Search This Blog

This is a photo of the National Register of Historic Places listing with reference number 7000063

Sunday, February 28, 2010


On Dec. 31, 2009, the SEC charged UTStarcom, with corrupton charges. The following was found on the SEC Governmental page. It seems that UTStarcom had a very lavish and intricate scheme for bribing officials in Asia. The Department of Justice was also involved with this case. The following is an exerpt from the SEC web page:

"Washington, D.C., Dec. 31, 2009 — The Securities and Exchange Commission today charged Alameda, Calif.-based telecommunications company UTStarcom, Inc. with violations of the Foreign Corrupt Practices Act (FCPA) for authorizing millions of dollars in unlawful payments to foreign government officials in Asia.

UTStarcom agreed to settle the SEC's charges and pay a $1.5 million penalty among other remedies. In a related criminal case, the U.S. Department of Justice announced today that UTStarcom agreed to pay an additional $1.5 million fine.

"UTStarcom spent millions of dollars on illegal bribes to win and keep customers in Asia," said Marc J. Fagel, Director of the SEC's San Francisco Regional Office. "It is important for corporate America to recognize that resorting to these methods of boosting profits contributes to a culture of corruption that cannot be condoned under U.S. law."

The SEC's complaint, filed in the U.S. District Court for the Northern District of California, alleges that UTStarcom's wholly-owned subsidiary in China paid nearly $7 million between 2002 and 2007 for hundreds of overseas trips by employees of Chinese government-controlled telecommunications companies that were customers of UTStarcom, purportedly to provide customer training. In reality, the trips were entirely or primarily for sightseeing.

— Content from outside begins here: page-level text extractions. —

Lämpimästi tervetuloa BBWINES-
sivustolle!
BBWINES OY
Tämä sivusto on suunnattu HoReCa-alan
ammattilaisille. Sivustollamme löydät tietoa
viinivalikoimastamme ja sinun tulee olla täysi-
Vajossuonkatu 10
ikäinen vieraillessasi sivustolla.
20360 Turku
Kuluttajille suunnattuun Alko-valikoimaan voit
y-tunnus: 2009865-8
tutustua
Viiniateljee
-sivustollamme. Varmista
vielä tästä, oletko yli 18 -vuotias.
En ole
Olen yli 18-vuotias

The SEC further alleges that UTStarcom provided lavish gifts and all-expenses paid executive training programs in the U.S. for existing and potential foreign government customers in China and Thailand. UTStarcom also purported to hire individuals affiliated with foreign government customers to work in the U.S. and provided them with work visas, when in reality the individuals did no work for UTStarcom. According to the SEC's complaint, UTStarcom also made improper payments to sham consultants in China and Mongolia while knowing that they would pay bribes to foreign government officials.

The SEC's complaint charges UTStarcom with violations of the anti-bribery, books and records, and internal controls provisions of the FCPA. UTStarcom agreed, without admitting or denying the charges, to the entry of a permanent injunction against FCPA violations and to provide the SEC with annual FCPA compliance reports and certifications for four years, in addition to paying the $1.5 million penalty.

The SEC acknowledges the assistance of the Department of Justice during the investigation."